Peace has proved as elusive as Kony in a country that is otherwise a rare success story on a troubled continent. The roots of Uganda’s war lie in bloody post-independence power struggles that alienated the Acholi people of the north, which maintains mutually suspicious relations with the south.
The irony is the LRA is Acholi and is killing its own tribe.
A preoccupied international community has done little to quell the violence. Most foreign aid agencies are too afraid to operate in northern Uganda.
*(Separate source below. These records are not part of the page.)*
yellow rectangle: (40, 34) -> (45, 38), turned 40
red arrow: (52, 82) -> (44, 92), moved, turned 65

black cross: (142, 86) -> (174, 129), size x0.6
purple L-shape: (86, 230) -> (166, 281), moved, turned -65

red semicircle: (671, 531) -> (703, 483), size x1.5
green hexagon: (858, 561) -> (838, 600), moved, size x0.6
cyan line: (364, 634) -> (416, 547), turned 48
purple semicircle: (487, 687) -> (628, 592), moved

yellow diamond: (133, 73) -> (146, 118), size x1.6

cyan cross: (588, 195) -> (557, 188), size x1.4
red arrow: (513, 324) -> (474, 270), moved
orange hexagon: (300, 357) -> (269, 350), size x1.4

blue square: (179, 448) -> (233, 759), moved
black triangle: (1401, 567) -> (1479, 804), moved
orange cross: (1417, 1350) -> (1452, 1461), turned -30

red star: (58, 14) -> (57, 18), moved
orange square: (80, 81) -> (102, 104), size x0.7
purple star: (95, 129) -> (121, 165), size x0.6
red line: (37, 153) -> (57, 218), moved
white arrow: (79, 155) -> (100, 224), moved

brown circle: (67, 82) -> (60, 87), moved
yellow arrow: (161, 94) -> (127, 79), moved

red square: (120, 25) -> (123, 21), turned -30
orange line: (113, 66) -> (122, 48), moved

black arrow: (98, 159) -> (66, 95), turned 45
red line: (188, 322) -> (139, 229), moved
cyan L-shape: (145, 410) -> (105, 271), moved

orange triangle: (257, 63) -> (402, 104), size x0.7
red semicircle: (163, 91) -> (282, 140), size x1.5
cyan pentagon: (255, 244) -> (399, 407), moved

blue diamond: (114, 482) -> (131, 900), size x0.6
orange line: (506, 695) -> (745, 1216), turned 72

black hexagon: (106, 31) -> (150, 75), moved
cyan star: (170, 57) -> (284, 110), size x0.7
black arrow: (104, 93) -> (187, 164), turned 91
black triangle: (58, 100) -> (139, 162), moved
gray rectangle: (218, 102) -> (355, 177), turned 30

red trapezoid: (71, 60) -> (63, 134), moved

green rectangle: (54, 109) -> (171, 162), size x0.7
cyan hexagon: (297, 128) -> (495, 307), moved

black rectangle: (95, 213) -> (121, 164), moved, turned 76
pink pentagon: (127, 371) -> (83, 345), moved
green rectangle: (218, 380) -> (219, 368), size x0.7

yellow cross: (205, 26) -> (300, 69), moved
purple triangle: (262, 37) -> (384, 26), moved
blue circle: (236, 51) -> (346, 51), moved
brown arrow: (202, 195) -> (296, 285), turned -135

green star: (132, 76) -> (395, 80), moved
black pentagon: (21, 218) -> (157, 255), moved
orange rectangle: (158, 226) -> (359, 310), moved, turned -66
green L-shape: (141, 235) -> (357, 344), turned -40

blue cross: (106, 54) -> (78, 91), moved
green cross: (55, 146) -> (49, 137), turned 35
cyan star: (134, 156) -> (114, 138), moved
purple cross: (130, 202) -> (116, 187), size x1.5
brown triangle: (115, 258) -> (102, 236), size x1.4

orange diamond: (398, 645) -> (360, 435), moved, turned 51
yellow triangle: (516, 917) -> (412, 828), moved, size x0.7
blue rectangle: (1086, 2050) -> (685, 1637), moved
The World Food Program is the only United Nations agency with a permanent office in the area.
“There is no situation in the world right now where there is such a gross violation of children’s and human rights,” said Father Carlos Rodriguez, a Spanish priest in Gulu who heads the Acholi Religious Leaders Peace Initiative.
The organization has reached some rebel leaders who it says want peace, but there has been a backlash, with LRA attacks against churches and a Kony radio broadcast ordering followers to “destroy Catholic missions, kill priests and missionaries in cold blood and beat nuns black and blue.”
Uganda’s government has failed to crush the LRA despite massive spending and many Ugandans complain of military officials profiting from the war — a charge the army denies.
At dusk each night, dusty roads leading to Gulu are crammed with thousands of children flocking from nearby villages to the relative safety of town. They camp out on verandas, in the bus station, school playgrounds and hospitals, and go home at daybreak.
“It is an illogical war in which we have reached the point where rebels are rebels because they don’t know what else to do,” said Rodriguez, noting that unlike in other African wars over diamonds or oil, there are no great spoils to be won here.